When a task exceeds its token budget, it is terminated gracefully with partial results saved. The orchestrator can retry with a cheaper model.

Cheaper retry strategy

cheaper_retry:
  enabled: true
  fallback_model: "haiku"
  max_retries: 2

When a task fails or exceeds budget on an expensive model, retry it with a cheaper model. Many tasks succeed with less capable models on the second attempt because the first attempt's partial work narrows the problem.

Context window optimization

Scope and file isolation

Use scope (small, medium, large) and files to limit context per task:

steps:
  - title: "Add validation to User model"
    scope: small
    files:
      - "src/models/user.py"
      - "tests/test_user.py"

Narrow scopes and explicit file lists mean: - Fewer files loaded into context - Fewer tokens consumed - Lower cost per task - Better conflict detection (via files field)

Context compression

Enable context compression to reduce token usage for large codebases:

context:
  compression: true
  max_context_files: 20
  summary_depth: "shallow"  # shallow | medium | deep

Spend visibility

Bernstein tracks token usage and provides cost breakdowns via bernstein cost:

# View current run cost
bernstein cost

# View cost breakdown by model
bernstein cost --by model

# View cost breakdown by agent
bernstein cost --by agent

# View cost for last 24 hours
bernstein cost --last 24h

# JSON output for scripting
bernstein cost --json

Cost forecasting is handled by src/bernstein/core/cost/spend_forecast.py and src/bernstein/core/cost/cost_forecast.py.

Peak-hour routing

Route non-urgent tasks to off-peak windows to reduce costs:

# Configured in bernstein.yaml or via src/bernstein/core/cost/peak_hour_router.py
peak_hour_routing:
  enabled: true

Cost monitoring and alerts

Budget alerts

notifications:
  channels:
    - type: slack
      webhook_url: "https://hooks.slack.com/..."
  alerts:
    - event: budget.threshold
      threshold_pct: 80
    - event: budget.exceeded

Datadog integration

Export cost metrics to Datadog for dashboards and alerting:

datadog:
  enabled: true
  host: "localhost"
  port: 8125
  prefix: "bernstein"

Metrics exported: bernstein.cost.total, bernstein.cost.per_task, bernstein.tokens.input, bernstein.tokens.output.
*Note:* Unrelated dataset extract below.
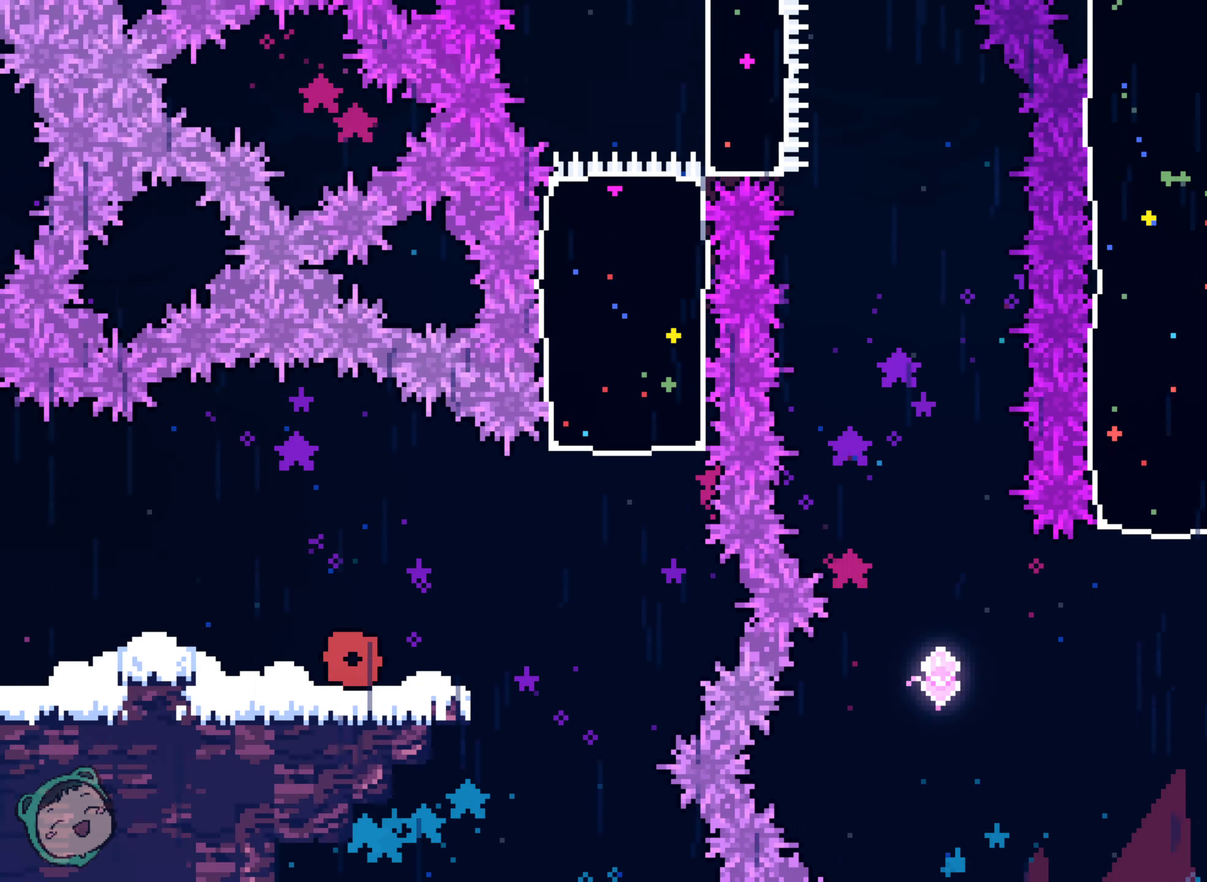
{"dt_ms": 500, "buttons": ["DPAD_RIGHT"], "left_stick": "center", "right_stick": "center", "events": [[34, "DPAD_RIGHT", "up"], [250, "DPAD_RIGHT", "down"], [284, "L2", "down"], [350, "L2", "up"]]}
Cost comparison: Bernstein vs. manual

For a typical 50-task feature:

Approach Time API cost Total cost (incl. engineer time)
Manual (engineer + Copilot) 40 hours ~$5 ~$4000+
Bernstein (mixed models) 2-4 hours ~$20-40 ~$200-400
Bernstein (all opus) 2-4 hours ~$60-100 ~$260-500

The cost savings come from parallelization and reduced engineer time, not cheaper API calls. Optimize for elapsed time first, API cost second.